An ode to the magic of books

Christopher Farai Charamba The Reader
“I don’t believe in the kind of magic in my books. But I do believe something very magical can happen when you read a good book.” These are the words of celebrated author of the Harry Potter series, J. K. Rowling.

On June 26, 2017, Harry Potter celebrated its 20th anniversary. The story, Rowling said, came to her in 1990, seven years before the book was published, while on a train from Manchester to London.

$15 billion brand

“I had been writing almost continuously since the age of six but I had never been so excited about an idea before. I simply sat and thought, for four hours, and all the details bubbled up in my brain, and this scrawny, black-haired, bespectacled boy who did not know he was a wizard became more and more real to me,” she said.
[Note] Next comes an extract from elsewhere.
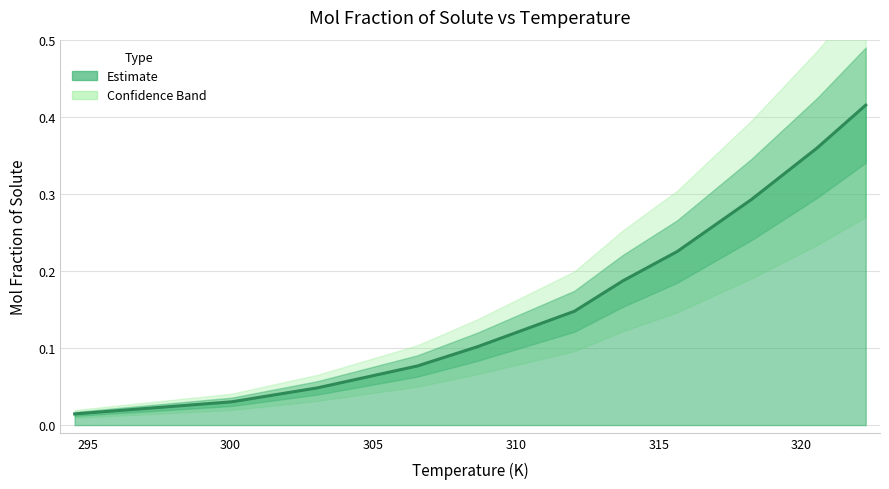

Between 315.65 and 308.65, which is larger?

315.65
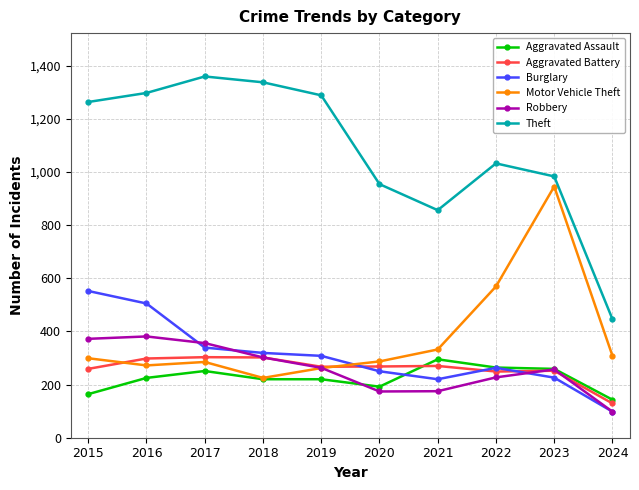

What is the difference between the Robbery values at 2020 and 2017?

182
The Harry Potter series has cemented itself in the world of fantasy literature and through the scrawny, black-haired, bespectacled boy, Rowling created a $15 billion brand through the films, merchandise and theme parks.
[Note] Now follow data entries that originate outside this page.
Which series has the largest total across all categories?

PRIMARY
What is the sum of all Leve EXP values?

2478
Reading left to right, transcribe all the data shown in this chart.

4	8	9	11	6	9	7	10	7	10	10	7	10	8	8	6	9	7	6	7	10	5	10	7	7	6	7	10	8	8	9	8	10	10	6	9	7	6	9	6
The story is centred around the orphaned “boy who lived” who learnt at the age of 11 that his deceased parents were wizards and that he was to attend Hogwarts School of Witchcraft and Wizardry.
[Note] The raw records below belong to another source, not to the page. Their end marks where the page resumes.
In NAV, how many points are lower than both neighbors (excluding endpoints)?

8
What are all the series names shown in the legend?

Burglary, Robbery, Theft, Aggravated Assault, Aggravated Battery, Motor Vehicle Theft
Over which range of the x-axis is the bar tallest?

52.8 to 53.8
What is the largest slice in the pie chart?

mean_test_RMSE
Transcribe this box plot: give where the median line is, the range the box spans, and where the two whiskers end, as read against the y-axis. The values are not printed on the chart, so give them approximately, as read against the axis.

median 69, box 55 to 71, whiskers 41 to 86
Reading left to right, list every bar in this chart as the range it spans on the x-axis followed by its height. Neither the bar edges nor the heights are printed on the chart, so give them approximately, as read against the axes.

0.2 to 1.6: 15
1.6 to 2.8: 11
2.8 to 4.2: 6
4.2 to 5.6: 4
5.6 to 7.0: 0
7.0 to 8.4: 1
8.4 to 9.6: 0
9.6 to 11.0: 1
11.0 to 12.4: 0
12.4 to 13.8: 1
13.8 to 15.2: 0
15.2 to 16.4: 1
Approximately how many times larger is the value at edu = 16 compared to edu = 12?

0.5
Harry’s struggle against Lord Voldemort, the dark wizard who wants to conquer the world and subjugate wizards and muggles (humans with no magic) under his control is the main plot of the books.

Over the 10 years that Rowling took to write the seven books in the series, Harry Potter gained millions of fans and followers worldwide.

Rowling was able to transport her readers, many of them young, as the first Harry Potter could certainly be classified as a children’s book, to an enchanted world filled with adventure, romance, heartache and triumph.

What endeared many to the books is that they were able to grow with the characters and the writer from 1997 to 2007.

Each book in the series got a little bigger and the characters, relationships and themes grew with the reader as well.

The beauty and the magic of the Harry Potter series is that the children who first read it when “Harry Potter and The Philosopher’s Stone” was first published were late teen or early adults by the time “Harry Potter and The Deathly Hallows” was out.

One might argue that it created a generation of readers who over the years invested their time to follow the exploits of Harry and his two best friends, Ron Weasley and Hermione Granger.

The importance of such books particularly to young readers cannot be overstated. Rowling found a place for herself among great children’s book writers, the likes of Enid Blyton, Roald Dahl, Dr Seuss, Lewis Carrol and Beatrix Potter.

In a digital age where young people are exposed to a plethora of media, devices and activities, reading for pleasure has taken a back seat.

Stories such as Rowling’s have, however, had the ability to capture the attention of young readers and bring them into this magical world that forces them to exercise their imaginations and by extension explore their own creat- ivity.

Such literature fulfils the expression catch them young as it is likely that those who fell in love with reading books like Harry Potter will inadvertently fall in love with reading itself.

The fact that 20 years after the first book was published and 10 years after the last one came out Harry Potter is still a massive brand with fans eager to consume whatever new content J. K. Rowling puts out shows the lasting effect a children’s book can have on an individual even in their older age.

Perhaps that is the “something very magical” Rowling was referring to.